Like I said, I cant see the vid coz I'm at work so can't quite critique your run.


----------



## john doe (Nov 6, 2009)

Thats one of the worst FS 180s I've ever seen and that is why you can't do a 360. You are basicly forcing the spin by turning your upperbody before the jump then relying on that to swing your legs around. Using that technique 180 is the most you could ever spin. Even if you went off a 100ft jump. 

We start by fixing your FS 180. Right now you are jumping with your left hand past your heel edge and your right hand past your toe edge. That is the exact opposite of what you want to be doing for a frontside spin. You want to wind up before the jump and unwind as you jump. For a 180 this doesn't require much prewind. 

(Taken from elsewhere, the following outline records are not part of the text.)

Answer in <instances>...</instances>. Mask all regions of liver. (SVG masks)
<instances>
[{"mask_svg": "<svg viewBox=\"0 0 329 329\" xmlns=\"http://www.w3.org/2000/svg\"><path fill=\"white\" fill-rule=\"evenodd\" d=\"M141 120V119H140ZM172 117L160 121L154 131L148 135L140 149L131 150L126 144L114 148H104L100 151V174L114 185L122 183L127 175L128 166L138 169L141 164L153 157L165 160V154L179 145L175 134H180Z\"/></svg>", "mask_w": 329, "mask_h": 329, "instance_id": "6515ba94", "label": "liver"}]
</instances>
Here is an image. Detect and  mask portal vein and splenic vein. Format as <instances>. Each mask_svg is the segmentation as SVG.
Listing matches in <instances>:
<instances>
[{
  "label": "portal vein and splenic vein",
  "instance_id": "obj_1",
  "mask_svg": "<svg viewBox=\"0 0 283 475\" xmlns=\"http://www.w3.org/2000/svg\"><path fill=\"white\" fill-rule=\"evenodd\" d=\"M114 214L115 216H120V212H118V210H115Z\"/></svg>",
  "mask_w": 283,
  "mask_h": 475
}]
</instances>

Thats all I'm saying as this says everything else much better. YouTube - How to 360, 540 and 720 Frontside or Backside (regular riders) from Snowboard Addiction.


----------



## Donutz (May 12, 2010)

john doe said:


> Thats one of the worst FS 180s I've ever seen and that is why you can't do a 360. You are basicly forcing the spin by turning your upperbody before the jump then relying on that to swing your legs around. Using that technique 180 is the most you could ever spin. Even if you went off a 100ft jump.
> 
> We start by fixing your FS 180. Right now you are jumping with your left hand past your heel edge and your right hand past your toe edge. That is the exact opposite of what you want to be doing for a frontside spin. You want to wind up before the jump and unwind as you jump. For a 180 this doesn't require much prewind.
> 
> Thats all I'm saying as this says everything else much better. YouTube - How to 360, 540 and 720 Frontside or Backside (regular riders) from Snowboard Addiction.

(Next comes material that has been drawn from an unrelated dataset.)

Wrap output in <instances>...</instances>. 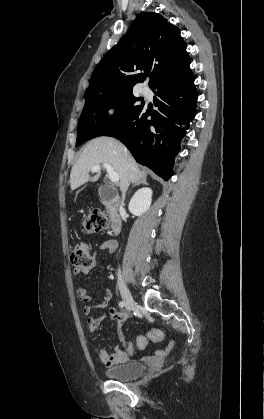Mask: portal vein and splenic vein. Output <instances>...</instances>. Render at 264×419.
Instances as JSON below:
<instances>
[{"mask_svg": "<svg viewBox=\"0 0 264 419\" xmlns=\"http://www.w3.org/2000/svg\"><path fill=\"white\" fill-rule=\"evenodd\" d=\"M102 166L106 169L109 178L111 182L118 183L119 182V175L113 170L112 166L110 164H102ZM101 168V165H95L92 167V172H97Z\"/></svg>", "mask_w": 264, "mask_h": 419, "instance_id": "obj_1", "label": "portal vein and splenic vein"}]
</instances>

Mmm, I don't want to get into a war here, but what he's doing is a counter-rotated 180. It's on the Snowboard Addiction vids for doing 180's. You're right in that he'll never get to a 360 using counter-rotation -- it's only good for 180's and shifties. But for a 180, it's not "wrong", and it's actually easier to avoid over-rotating, which is a problem with real rotated 180's.


----------



## john doe (Nov 6, 2009)

The only time I would ever do 180 like that is if I'm trying to do it on to a box and not continue rotating. I would never do it over a jump because it would force you to land in a contorted position. I don't know what Snowboard Addiction says about doing them like that so I can't comment there.


----------



## Nefarious (Dec 26, 2010)

I'm no pro. But I noticed a few things so I'll point them out.

First of all, your weight is shifted too far backwards. Instead of getting air off the lip, you're engaging too early and forcing up instead of out.

Second, You're shifting just your legs instead of your whole body. Watch it again and just watch the lower body. It swings around, and then your shoulders and upper body are trying to catch up. Start with your upper body and follow through with your legs. You'll get a more natural rotation and it'll be more controllable. If you're trying a 3, wind up your upper body harder and follow through with more pump in your legs. 

Like I said, no experience to back it up. Just what I'm seeing from it.

Correct the weight issue first and the spin will come much more naturally. By throwing the nose of your board up, you're having to fight your velocity to engage the spin.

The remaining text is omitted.